Candidate Name: Hourieh Ahi
Degree: Doctoral
Defense Date: Wednesday, March, 18, 2026
Time: 10 a.m. - noon
Location: Perry 315
Committee:
- Advisor: Seongkyu Yoon, PhD, Professor, Chemical Engineering, University of Massachusetts Lowell
- David McNally, PhD, Assistant Professor, Medicine, UMass Chan Medical School
- Dan Wang, PhD, Assistant Professor, Genetic and Cellular Medicine, UMass Chan Medical School
- Madhuresh Sumit, PhD, Associate Director, Genomic Medicine, Sanofi
- Xingwei Wang, PhD, Professor, Electrical & Computer Engineering, University of Massachusetts Lowell
Abstract:
Mammalian cell platforms such as HEK293 and Chinese hamster ovary (CHO) cells are central to modern biopharmaceutical manufacturing, yet important biological and process-level barriers still limit productivity and product quality.
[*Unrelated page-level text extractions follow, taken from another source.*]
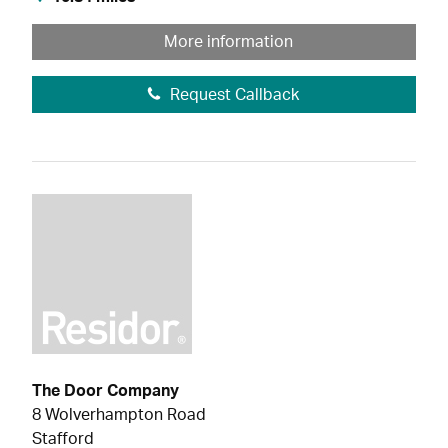
More information
Request Callback
The Door Company
8 Wolverhampton Road
Stafford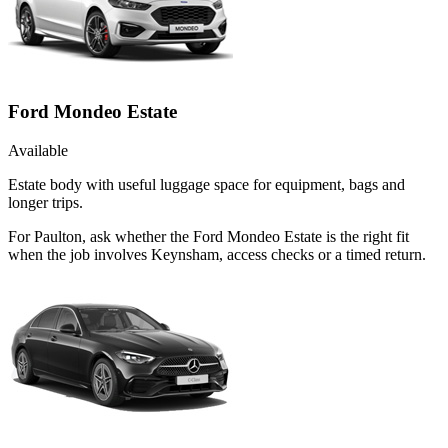
Ford Mondeo Estate
Available
Estate body with useful luggage space for equipment, bags and
longer trips.
For Paulton, ask whether the Ford Mondeo Estate is the right fit
when the job involves Keynsham, access checks or a timed return.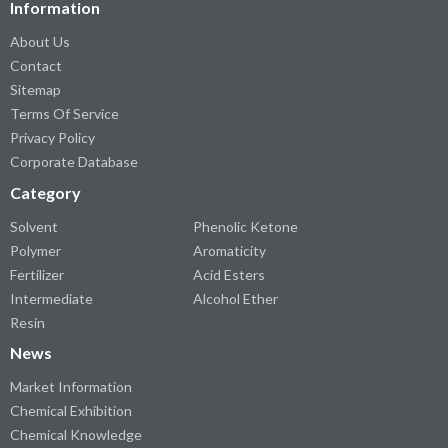
Information
About Us
Contact
Sitemap
Terms Of Service
Privacy Policy
Corporate Database
Category
Solvent
Phenolic Ketone
Polymer
Aromaticity
Fertilizer
Acid Esters
Intermediate
Alcohol Ether
Resin
News
Market Information
Chemical Exhibition
Chemical Knowledge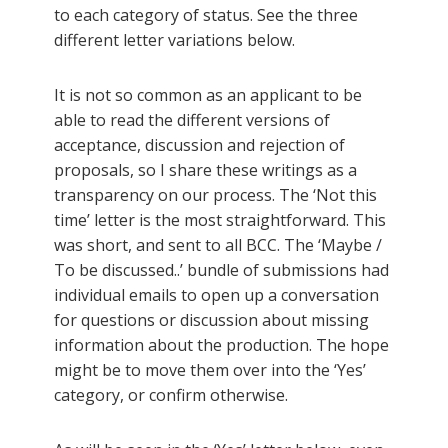
to each category of status. See the three
different letter variations below.
It is not so common as an applicant to be
able to read the different versions of
acceptance, discussion and rejection of
proposals, so I share these writings as a
transparency on our process. The ‘Not this
time’ letter is the most straightforward. This
was short, and sent to all BCC. The ‘Maybe /
To be discussed..’ bundle of submissions had
individual emails to open up a conversation
for questions or discussion about missing
information about the production. The hope
might be to move them over into the ‘Yes’
category, or confirm otherwise.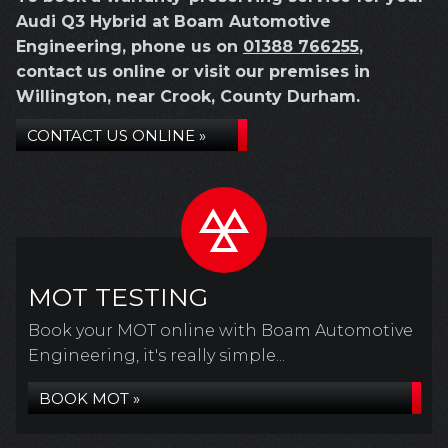
Audi Q3 Hybrid at Boam Automotive
Engineering, phone us on
01388 766255
,
contact us online or visit our premises in
Willington, near Crook, County Durham.
CONTACT US ONLINE »
MOT TESTING
Book your MOT online with Boam Automotive
Engineering, it's really simple...
BOOK MOT »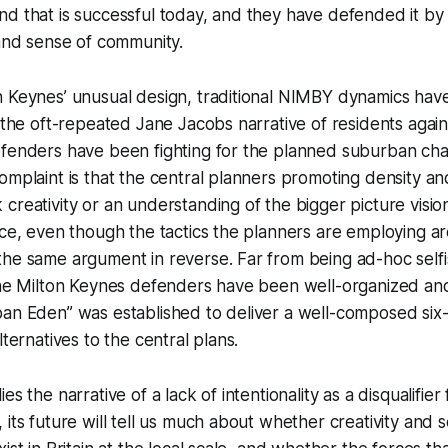
d that is successful today, and they have defended it by c
 and sense of community.
n Keynes’ unusual design, traditional NIMBY dynamics hav
n the oft-repeated Jane Jacobs narrative of residents again
fenders have been fighting for the planned suburban char
omplaint is that the central planners promoting density a
creativity or an understanding of the bigger picture visio
ace, even though the tactics the planners are employing ar
the same argument in reverse. Far from being ad-hoc self
the Milton Keynes defenders have been well-organized and
an Eden” was established to deliver a well-composed six-p
lternatives to the central plans.
es the narrative of a lack of intentionality as a disqualifier
 its future will tell us much about whether creativity and 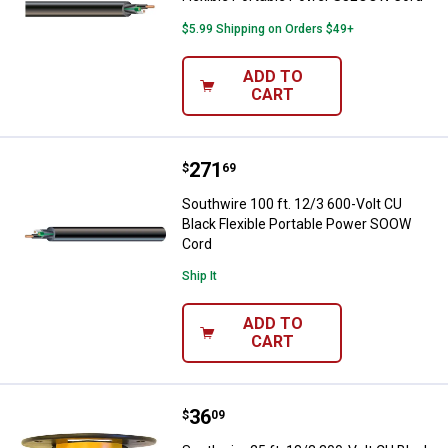
$5.99 Shipping on Orders $49+
ADD TO
CART
Price:
.
271
Southwire 100 ft. 12/3 600-Volt 
$
69
Southwire 100 ft. 12/3 600-Volt CU
Black Flexible Portable Power SOOW
Cord
Ship It
ADD TO
CART
Price:
.
36
Southwire 25 ft. 18/3 300-Volt C
$
09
HEK293 cells are widely used for recombinant adeno-associated virus (rAAV) vector production for gene therapy, but current transient transfection-based processes remain constrained by modest yields, variable vector quality, and limited mechanistic understanding of how medium composition influences production outcomes. In particular, amino acids are critical regulators of metabolism, stress responses, and biosynthesis, yet their specific contributions to rAAV genome yield and capsid quality remain poorly defined. In parallel, emerging evidence suggests that chromatin regulation of episomal production plasmids may represent an additional constraint on rAAV productivity, but the link between amino acid availability, metabolic state, and chromatin-mediated transcription during vector production is not well understood. Beyond viral vector manufacturing, CHO-based recombinant protein production is also limited by the growth–productivity trade-off, where rapid proliferation often conflicts with high cell-specific productivity, and the molecular regulators governing transitions between growth-dominant and production-dominant states remain incompletely defined.
This proposal seeks to establish a mechanistic framework for improving mammalian cell productivity by integrating nutrient regulation, chromatin biology, and cellular state transitions. Aim 1 will maximize rAAV yields and define the role of amino acids through design-of-experiments–based optimization of AMBIC.293 medium. Aim 2 will determine how amino acid availability regulates chromatin programs during rAAV production by examining transcriptional output and chromatin-associated features of episomal production templates under baseline and optimized conditions. Aim 3 will identify and validate metabolic and transcriptional biomarkers that regulate the transition between growth and productivity in CHO cells using integrated transcriptomic and metabolomic analyses. Together, these studies are expected to generate interpretable amino-acid design rules for rAAV manufacturing, reveal mechanistic links between metabolism and chromatin regulation during transient vector production, and identify actionable biomarkers for improving CHO productivity.